-- Aufgabe --
Was bewirkt die Angabe [$i] laut dem Beitrag über das Sperren von KDE-Einstellungen?

-- Vorliegender Text --

# KDE Einstellungen Sperren / Standards festlegen

## rc

Hi,

wenn man gewisse Einstellungen in KDE sperren möchte, kann einem im ersten Anlauf das kiosktool weiter helfen.

Einfach als "normaler" Benutzer (Mitglied der "wheel" Gruppe) in KDE anmelden und dann als root das kiosktool ausfühen und die gewünschten Einstellungen vornehmen.

Mit dem Kiosktool kann man jedoch nur ziemlich grob die Einstellungen festlegen.

Für erheblich feinere Einstellungsmöglichkeiten kann man die Dateien unter "/etc/kde-profile/" verwenden.

Z.B. kann man in /etc/kde-profile/default/share/config/kdeglobals mit folgenden Zeilen

```

[KDE Action Restrictions][$i]

action/editfiletype=false

lock_screen=false

logout=true

manipulatescreen_screensavers=false

start_new_session=false

user/root=false

print/selection=false

print/system=false

```

unter anderem das Sperren des Bildschirms, Ändern von Bildschirmschoner Einstellungen, Starten neuer Sessions und das Ändern der Druckereinstellungen / -auswahl verhindern.

[$i] sorgt hierbei dafür, dass diese Einstellungen nicht mehr verändert werden können.

[$i] kann sowohl für ganze Dateien (dann muss es am Anfang stehen), für Teilbereiche (wie oben zu sehen) oder für einzelne Optionen verwendet werden.

Ein weiteres Beispiel, ebenfalls aus /etc/kde-profile/default/share/config/kdeglobals zum Deaktivieren von "Thumbnails" bzw. Vorschau für Dateien im Konqueror.

(Zeilen aus einem Datensatz)
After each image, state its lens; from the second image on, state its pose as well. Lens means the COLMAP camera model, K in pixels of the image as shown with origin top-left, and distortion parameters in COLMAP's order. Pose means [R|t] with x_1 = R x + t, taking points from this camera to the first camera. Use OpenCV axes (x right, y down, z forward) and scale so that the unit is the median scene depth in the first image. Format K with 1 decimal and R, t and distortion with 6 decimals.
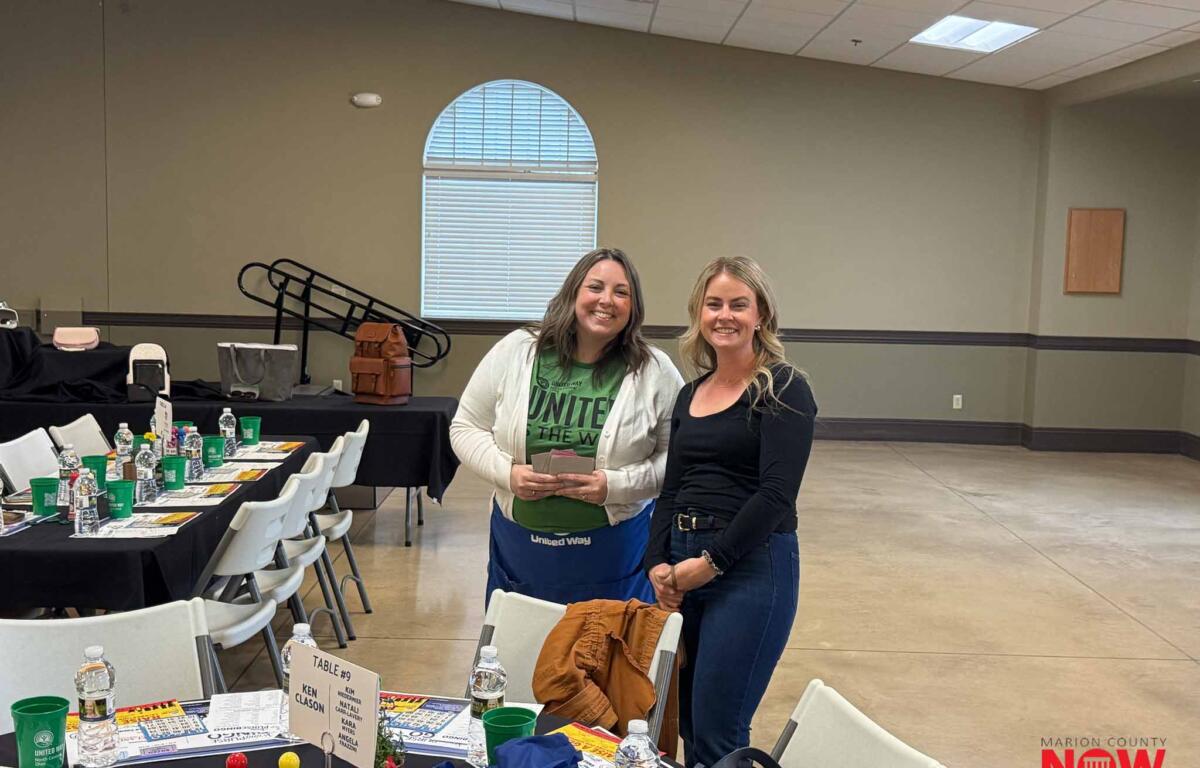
lens RADIAL K [[1454.3, 0, 540.7], [0, 1454.3, 382.6], [0, 0, 1]] dist [0.174055, -0.006630]
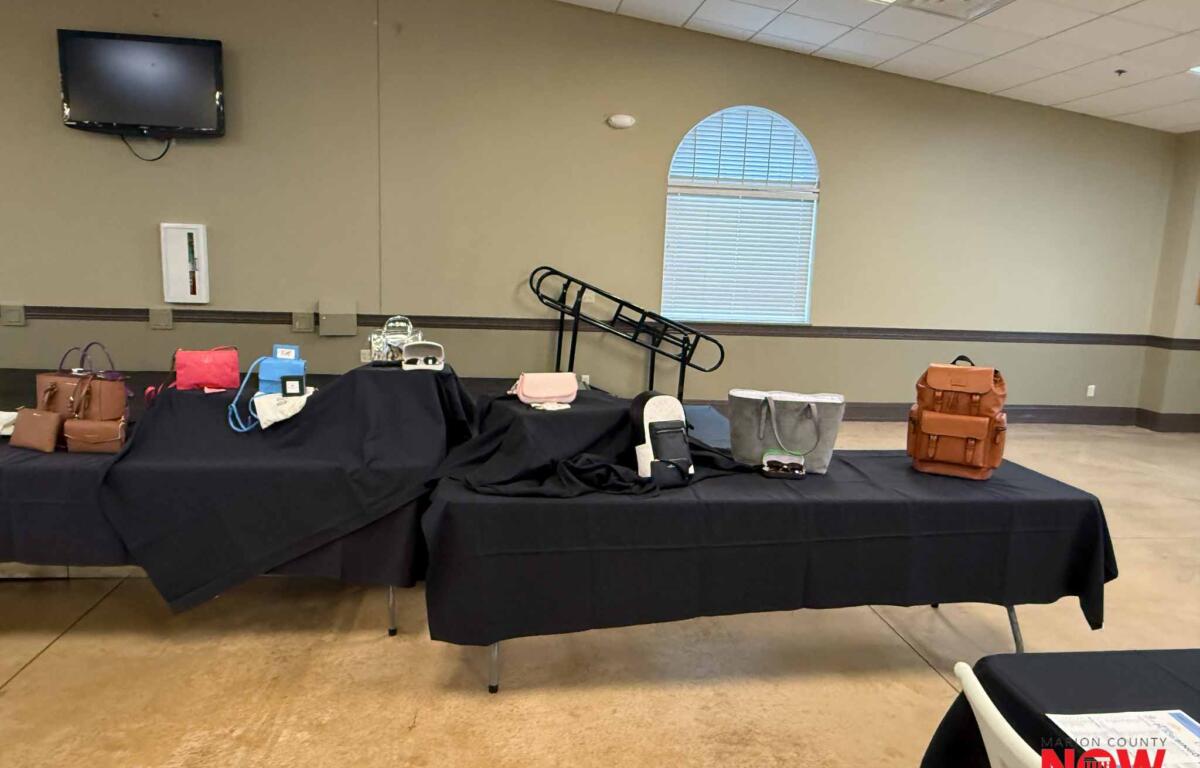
lens RADIAL K [[845.2, 0, 621.1], [0, 845.2, 389.2], [0, 0, 1]] dist [0.075697, -0.113180]
pose [[0.992275, -0.005513, 0.123934, -0.197644], [-0.002180, 0.998083, 0.061850, -0.032429], [-0.124037, -0.061642, 0.990361, 0.359909]]
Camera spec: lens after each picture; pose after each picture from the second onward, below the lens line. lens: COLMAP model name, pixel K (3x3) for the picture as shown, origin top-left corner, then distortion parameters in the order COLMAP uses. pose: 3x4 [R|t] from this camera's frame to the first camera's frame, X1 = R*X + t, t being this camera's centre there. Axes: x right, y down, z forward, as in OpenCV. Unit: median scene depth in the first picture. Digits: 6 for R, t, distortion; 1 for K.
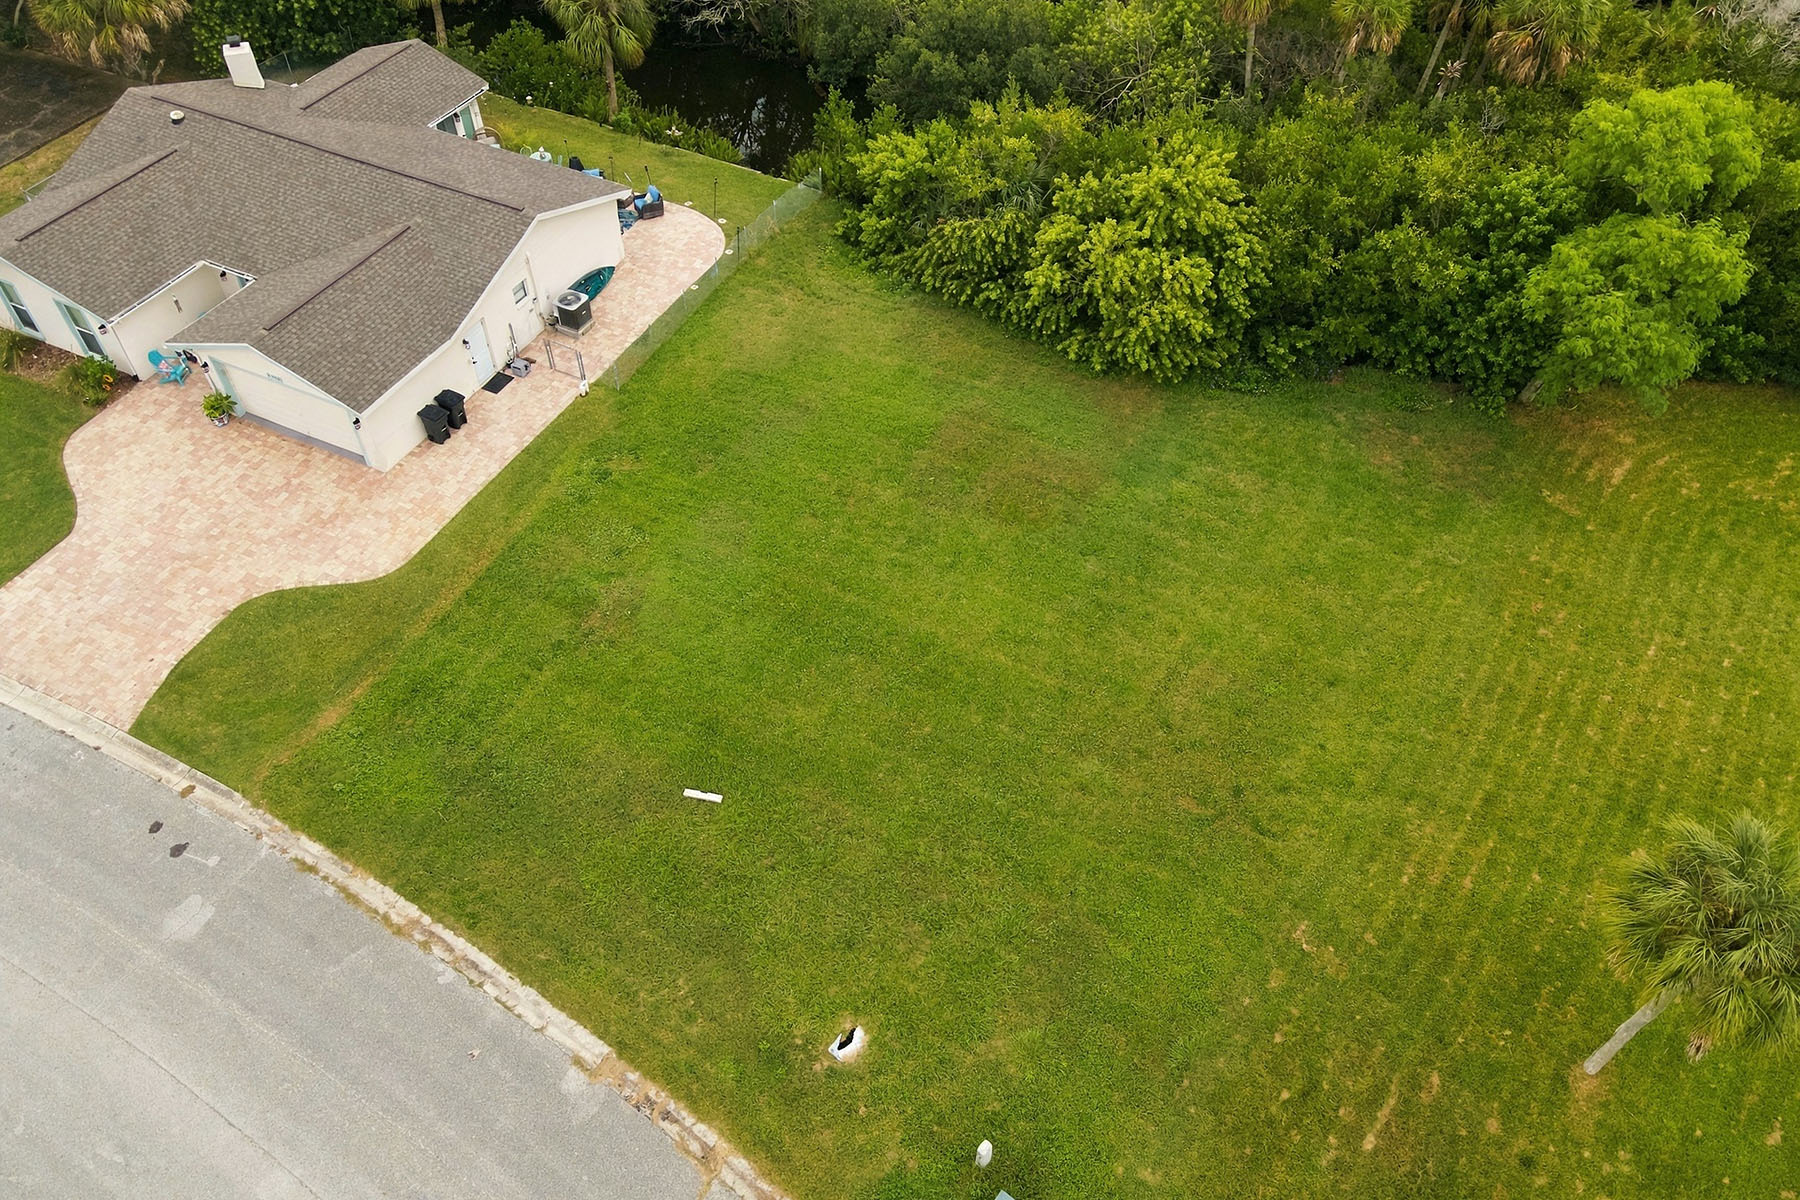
lens RADIAL K [[1316.9, 0, 896.2], [0, 1316.9, 616.3], [0, 0, 1]] dist [0.027082, 0.041842]
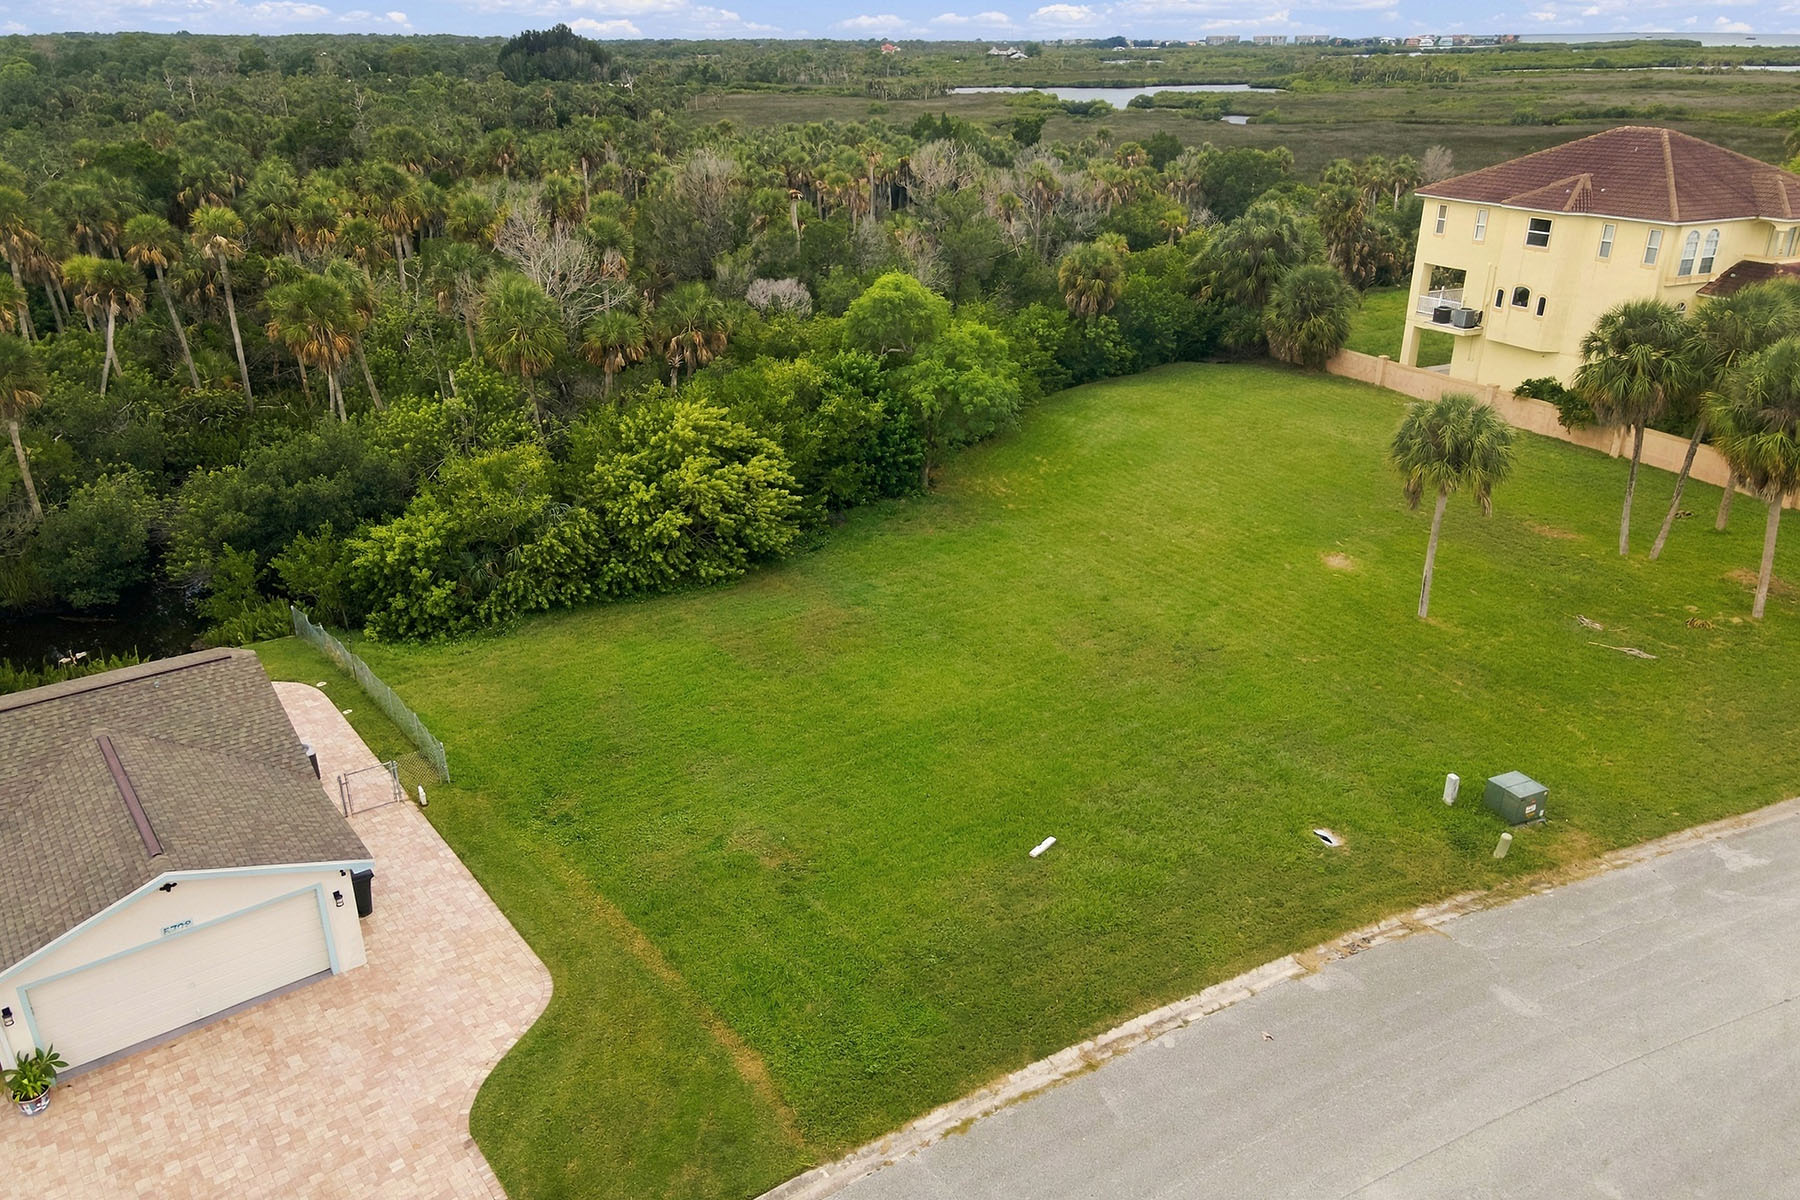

-- Deine Antwort --
Sie sorgt dafür, dass die betreffenden Einstellungen nicht mehr verändert werden können.